BANGKOK, Thailand — With the electoral winds at his back, Pita Limjaroenrat is deliberately entering a political minefield, littered with parties and governments that dared to disrupt the status quo.
Fresh from his surprise success in Sunday’s national vote, Mr. Pita now hopes to ride strong support from younger people to become Thailand’s youngest prime minister, after an election that delivered a vivid rejection by a large swath of Thai society of nearly a decade of military-dominated government.
Mr. Pita, 42, and his upstart Move Forward Party hope to form a coalition government uniting smaller parties, while litigious knives sharpen around him. The MFP won a plurality of 151 seats in the 500-seat House of Representatives, putting him in the driver’s seat with the Pheu Thai party of pre-race favorite Paetongtarn Shinawatra — which won 141 — in the jockeying over a new government.
Projecting robust defiance, Mr. Pita said Monday it would be “quite far-fetched” for anyone to oppose his victory. He said he was already in talks with five fellow parties to secure a clear majority in the House.
“With the consensus that came out of the election, it will be quite a hefty price to pay for someone who is thinking of abolishing the election results, or forming a minority government,” Mr. Pita said at a celebratory reception. “The sentiment of the era has changed. …I would like to announce here that the Move Forward Party is ready to lead the forming of the future government.”

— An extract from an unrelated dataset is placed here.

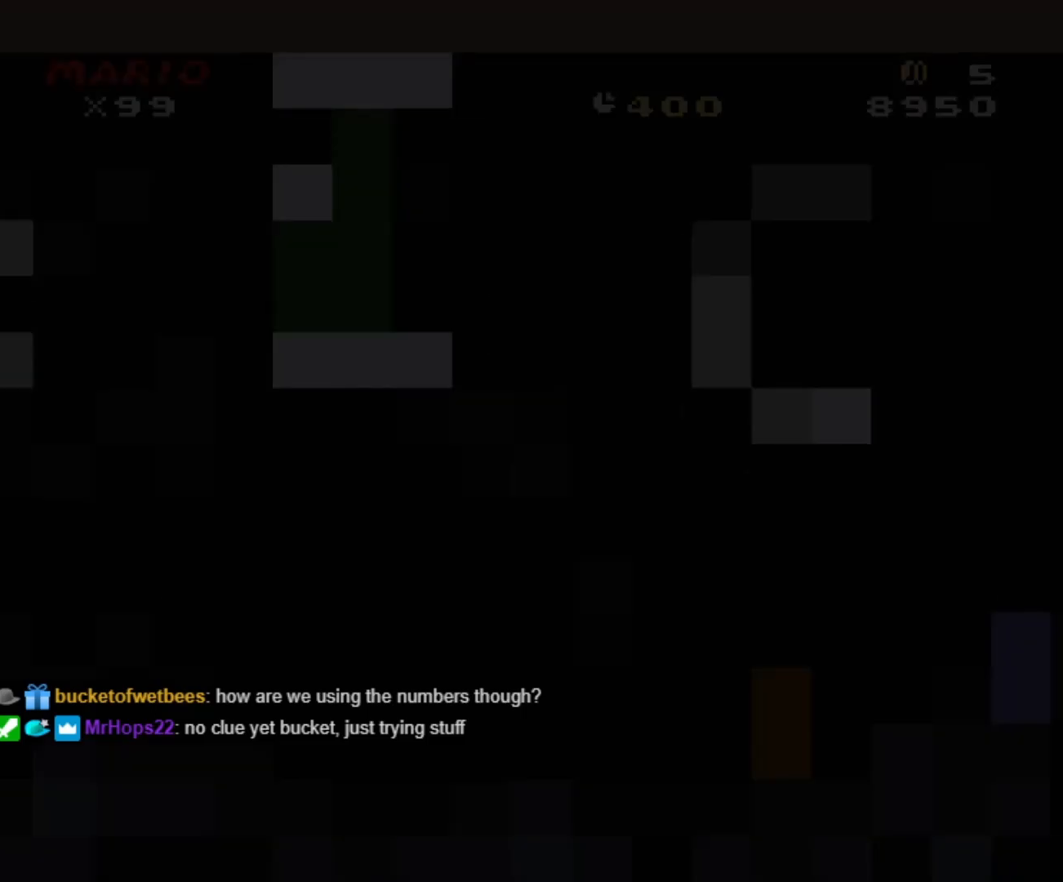
{"buttons": [], "events": [[50, "DPAD_RIGHT", "down"], [117, "X", "down"], [200, "DPAD_RIGHT", "up"], [200, "X", "up"]]}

The electoral system presents its own hurdles: Under a new constitution pushed through by Prime Minister Prayuth Chan-ocha, a former army chief who took power in 2014, the 250 government-appointed member of the Senate will join with the House to jointly elect the next government in July.
But previous opposition politicians tried to do what Mr. Pita plans, and they ended up “dissolved and banned” by the Constitution Court for financial conflicts, or allowed to become prime minister but later toppled in a military coup.
Educated at Harvard and MIT, Mr. Pita’s U.S. experience may make it easier for Washington to engage with Bangkok. Mr. Pita’s political base of enthusiastic, energetic young people expanded when they convinced older relatives to vote for the MFP.
His apparent openness to modernizing society is likely to mean he will try to sidestep the intense competition between Beijing and Washington for influence in this strategic Southeast Asian country.
“For the U.S. and China rivalry, Pita said foreign policies are more like a la carte choices, rather than a buffet, emphasizing that it is not necessary to always take sides,” the Thai Enquirer wrote of the election result Monday.
A thankful Mr. Pita and thousands of his cheering supporters thronged Bangkok’s streets on Monday circling Democracy Monument, a site often used for pro-democracy and anti-coup protests.
Mr. Pita presents himself as the opposite of the grim, authoritarian military leaders who seized power in coups in 2006 and 2014, embroiling this Buddhist-majority nation in street clashes, insurrections and other disruptions. His father was an Agriculture Ministry adviser, and his uncle was an assistant to former Prime Minister Thaksin Shinawatra, who was ousted in the 2006 military coup.
After a childhood partially in New Zealand, Mr. Pita graduated from Harvard University with a master’s in public policy, and from the Massachusetts Institute of Technology with an MBA. He put those ideas into practice at his late father’s rice bran oil company and other businesses, before divorcing his actress-model wife and plunging into politics.
When the first liberal party he joined dissolved, Mr. Pita, by then a member of Parliament, established the MFP in 2020 with much wider appeal.
If he becomes prime minister, Mr. Pita says he wants to distribute political and financial power and assistance to communities throughout the country, instead of centralizing power in the pampered capital, Bangkok. He plans to challenge Thailand’s large, family-run monopolistic corporations to allow for greater diversification for smaller marketers.
In what may prove a more perilous task, he also wants to end the government-dominated Senate, which was created to “screen” and control politicians elected to Parliament’s House of Representatives.
On another delicate issue, Mr. Pita also boldly insists on opening Thailand’s discreetly cloaked, influential constitutional monarchy to public scrutiny and “reform.” Thousands of young people challenged police in Bangkok’s streets in 2020 with marches, satirical agitprop street theater, brawls, arson, and other acts, demanding the monarchy be opened up and made more transparent.
Mr. Pita knows those street demands resulted in arrests, imprisonment, injuries, and intimidation, including 15-year prison sentences for anyone convicted of insulting the monarchy. Some of his closest colleagues in the MFP were active in those protests.
“We will use the Parliament to make sure that it is a comprehensive discussion with maturity, with transparency, in how we should move forward in the relationship between the monarchy and the masses,” Mr. Pita said Monday.